Ces remarques si précises méritaient de faire bonne et rigoureuse justice du prétendu repos intermédiaire ; mais les erreurs ont la vie dure ; et, de celle-ci, nous verrons de multiples résurrections.

Meyronnes, d’ailleurs ne se débarrasse pas de toutes les idées fausses qui encombraient la Dynamique de son temps. Dans la question même que nous venons d’analyser, il fait allusion à la théorie qui attribue à l’air ébranlé la persistance du mouvement des projectiles.
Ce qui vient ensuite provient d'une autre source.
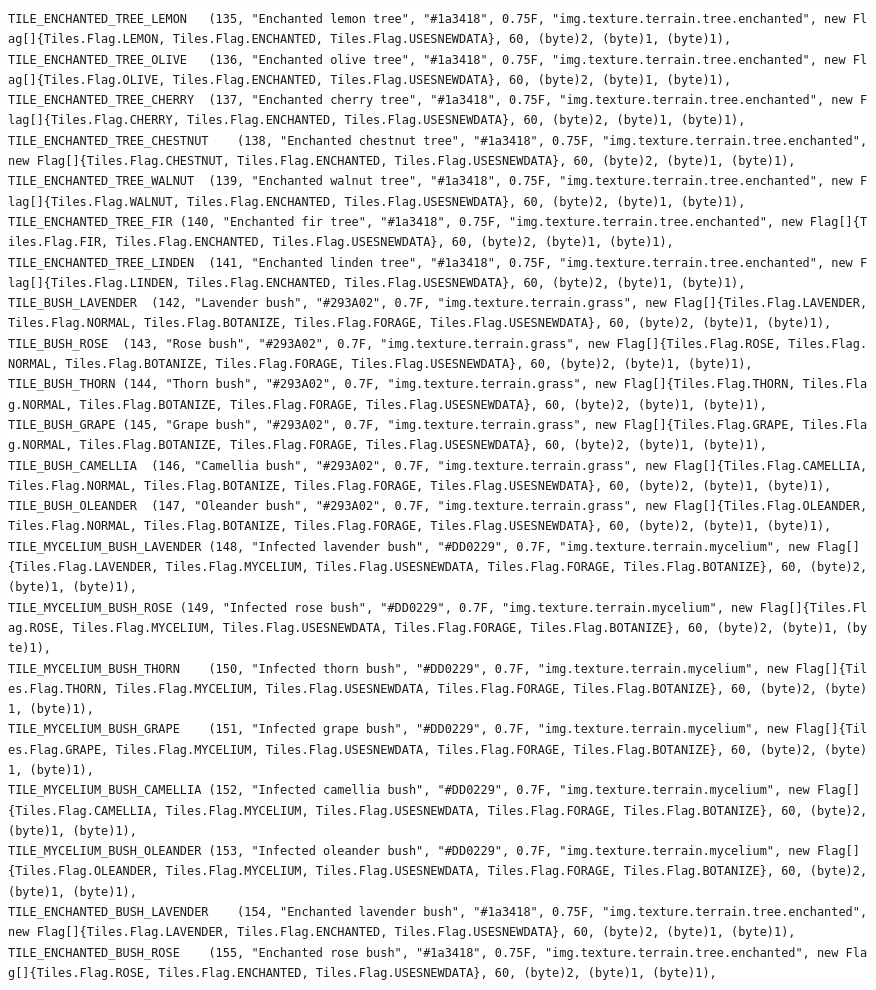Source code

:     TILE_ENCHANTED_TREE_LEMON   (135, "Enchanted lemon tree", "#1a3418", 0.75F, "img.texture.terrain.tree.enchanted", new Flag[]{Tiles.Flag.LEMON, Tiles.Flag.ENCHANTED, Tiles.Flag.USESNEWDATA}, 60, (byte)2, (byte)1, (byte)1),
    TILE_ENCHANTED_TREE_OLIVE   (136, "Enchanted olive tree", "#1a3418", 0.75F, "img.texture.terrain.tree.enchanted", new Flag[]{Tiles.Flag.OLIVE, Tiles.Flag.ENCHANTED, Tiles.Flag.USESNEWDATA}, 60, (byte)2, (byte)1, (byte)1),
    TILE_ENCHANTED_TREE_CHERRY  (137, "Enchanted cherry tree", "#1a3418", 0.75F, "img.texture.terrain.tree.enchanted", new Flag[]{Tiles.Flag.CHERRY, Tiles.Flag.ENCHANTED, Tiles.Flag.USESNEWDATA}, 60, (byte)2, (byte)1, (byte)1),
    TILE_ENCHANTED_TREE_CHESTNUT    (138, "Enchanted chestnut tree", "#1a3418", 0.75F, "img.texture.terrain.tree.enchanted", new Flag[]{Tiles.Flag.CHESTNUT, Tiles.Flag.ENCHANTED, Tiles.Flag.USESNEWDATA}, 60, (byte)2, (byte)1, (byte)1),
    TILE_ENCHANTED_TREE_WALNUT  (139, "Enchanted walnut tree", "#1a3418", 0.75F, "img.texture.terrain.tree.enchanted", new Flag[]{Tiles.Flag.WALNUT, Tiles.Flag.ENCHANTED, Tiles.Flag.USESNEWDATA}, 60, (byte)2, (byte)1, (byte)1),
    TILE_ENCHANTED_TREE_FIR (140, "Enchanted fir tree", "#1a3418", 0.75F, "img.texture.terrain.tree.enchanted", new Flag[]{Tiles.Flag.FIR, Tiles.Flag.ENCHANTED, Tiles.Flag.USESNEWDATA}, 60, (byte)2, (byte)1, (byte)1),
    TILE_ENCHANTED_TREE_LINDEN  (141, "Enchanted linden tree", "#1a3418", 0.75F, "img.texture.terrain.tree.enchanted", new Flag[]{Tiles.Flag.LINDEN, Tiles.Flag.ENCHANTED, Tiles.Flag.USESNEWDATA}, 60, (byte)2, (byte)1, (byte)1),
    TILE_BUSH_LAVENDER  (142, "Lavender bush", "#293A02", 0.7F, "img.texture.terrain.grass", new Flag[]{Tiles.Flag.LAVENDER, Tiles.Flag.NORMAL, Tiles.Flag.BOTANIZE, Tiles.Flag.FORAGE, Tiles.Flag.USESNEWDATA}, 60, (byte)2, (byte)1, (byte)1),
    TILE_BUSH_ROSE  (143, "Rose bush", "#293A02", 0.7F, "img.texture.terrain.grass", new Flag[]{Tiles.Flag.ROSE, Tiles.Flag.NORMAL, Tiles.Flag.BOTANIZE, Tiles.Flag.FORAGE, Tiles.Flag.USESNEWDATA}, 60, (byte)2, (byte)1, (byte)1),
    TILE_BUSH_THORN (144, "Thorn bush", "#293A02", 0.7F, "img.texture.terrain.grass", new Flag[]{Tiles.Flag.THORN, Tiles.Flag.NORMAL, Tiles.Flag.BOTANIZE, Tiles.Flag.FORAGE, Tiles.Flag.USESNEWDATA}, 60, (byte)2, (byte)1, (byte)1),
    TILE_BUSH_GRAPE (145, "Grape bush", "#293A02", 0.7F, "img.texture.terrain.grass", new Flag[]{Tiles.Flag.GRAPE, Tiles.Flag.NORMAL, Tiles.Flag.BOTANIZE, Tiles.Flag.FORAGE, Tiles.Flag.USESNEWDATA}, 60, (byte)2, (byte)1, (byte)1),
    TILE_BUSH_CAMELLIA  (146, "Camellia bush", "#293A02", 0.7F, "img.texture.terrain.grass", new Flag[]{Tiles.Flag.CAMELLIA, Tiles.Flag.NORMAL, Tiles.Flag.BOTANIZE, Tiles.Flag.FORAGE, Tiles.Flag.USESNEWDATA}, 60, (byte)2, (byte)1, (byte)1),
    TILE_BUSH_OLEANDER  (147, "Oleander bush", "#293A02", 0.7F, "img.texture.terrain.grass", new Flag[]{Tiles.Flag.OLEANDER, Tiles.Flag.NORMAL, Tiles.Flag.BOTANIZE, Tiles.Flag.FORAGE, Tiles.Flag.USESNEWDATA}, 60, (byte)2, (byte)1, (byte)1),
    TILE_MYCELIUM_BUSH_LAVENDER (148, "Infected lavender bush", "#DD0229", 0.7F, "img.texture.terrain.mycelium", new Flag[]{Tiles.Flag.LAVENDER, Tiles.Flag.MYCELIUM, Tiles.Flag.USESNEWDATA, Tiles.Flag.FORAGE, Tiles.Flag.BOTANIZE}, 60, (byte)2, (byte)1, (byte)1),
    TILE_MYCELIUM_BUSH_ROSE (149, "Infected rose bush", "#DD0229", 0.7F, "img.texture.terrain.mycelium", new Flag[]{Tiles.Flag.ROSE, Tiles.Flag.MYCELIUM, Tiles.Flag.USESNEWDATA, Tiles.Flag.FORAGE, Tiles.Flag.BOTANIZE}, 60, (byte)2, (byte)1, (byte)1),
    TILE_MYCELIUM_BUSH_THORN    (150, "Infected thorn bush", "#DD0229", 0.7F, "img.texture.terrain.mycelium", new Flag[]{Tiles.Flag.THORN, Tiles.Flag.MYCELIUM, Tiles.Flag.USESNEWDATA, Tiles.Flag.FORAGE, Tiles.Flag.BOTANIZE}, 60, (byte)2, (byte)1, (byte)1),
    TILE_MYCELIUM_BUSH_GRAPE    (151, "Infected grape bush", "#DD0229", 0.7F, "img.texture.terrain.mycelium", new Flag[]{Tiles.Flag.GRAPE, Tiles.Flag.MYCELIUM, Tiles.Flag.USESNEWDATA, Tiles.Flag.FORAGE, Tiles.Flag.BOTANIZE}, 60, (byte)2, (byte)1, (byte)1),
    TILE_MYCELIUM_BUSH_CAMELLIA (152, "Infected camellia bush", "#DD0229", 0.7F, "img.texture.terrain.mycelium", new Flag[]{Tiles.Flag.CAMELLIA, Tiles.Flag.MYCELIUM, Tiles.Flag.USESNEWDATA, Tiles.Flag.FORAGE, Tiles.Flag.BOTANIZE}, 60, (byte)2, (byte)1, (byte)1),
    TILE_MYCELIUM_BUSH_OLEANDER (153, "Infected oleander bush", "#DD0229", 0.7F, "img.texture.terrain.mycelium", new Flag[]{Tiles.Flag.OLEANDER, Tiles.Flag.MYCELIUM, Tiles.Flag.USESNEWDATA, Tiles.Flag.FORAGE, Tiles.Flag.BOTANIZE}, 60, (byte)2, (byte)1, (byte)1),
    TILE_ENCHANTED_BUSH_LAVENDER    (154, "Enchanted lavender bush", "#1a3418", 0.75F, "img.texture.terrain.tree.enchanted", new Flag[]{Tiles.Flag.LAVENDER, Tiles.Flag.ENCHANTED, Tiles.Flag.USESNEWDATA}, 60, (byte)2, (byte)1, (byte)1),
    TILE_ENCHANTED_BUSH_ROSE    (155, "Enchanted rose bush", "#1a3418", 0.75F, "img.texture.terrain.tree.enchanted", new Flag[]{Tiles.Flag.ROSE, Tiles.Flag.ENCHANTED, Tiles.Flag.USESNEWDATA}, 60, (byte)2, (byte)1, (byte)1),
Nous avons dit[1] qu’en une autre question, il enseignait formellement cette théorie et qu’en sa faveur, il citait l’argument suivant : « Nous voyons que le mouvement prend de la force à une certaine distance ; en effet, lorsque celui qui le lance est tout près, le mobile est mû d’un mouvement plus faible. » Au sujet de la prétendue accélération initiale du mouvement des projectiles, Meyronnes partageait donc le préjugé d’Aristote et, de ce phénomène illusoire, il donnait la même explication que Saint Thomas d’Aquin.

Tout en attribuant à l’agitation du milieu nombre d’effets qu’elle ne saurait produire, notre auteur ne suit pas Averroès jusqu’au bout de ses divagations ; il n’admet pas que l’air ébranlé soit la cause de la chute des graves. Traitant des diverses explications de la pesanteur, il écrit[2] :

« Certains disent que le grave meut le milieu et, par cet intermédiaire, se meut lui-même.

» À quoi je réponds : La division du milieu a pour cause la chute du grave ; la division du milieu n’est donc pas la cause de la chute du grave.

» En second lieu, les corps qui sont mus de cette façon sont mus de mouvements violents ; [les graves qui tombent seraient

  1. Vide supra.
  2. Francisci de Mayronis Op. laud., lib. II, dist. XIV, quæst. VI : Utrum gravia et levia moveantur a propria forma intrinseca. Ed. cit., fol. 151, col. a.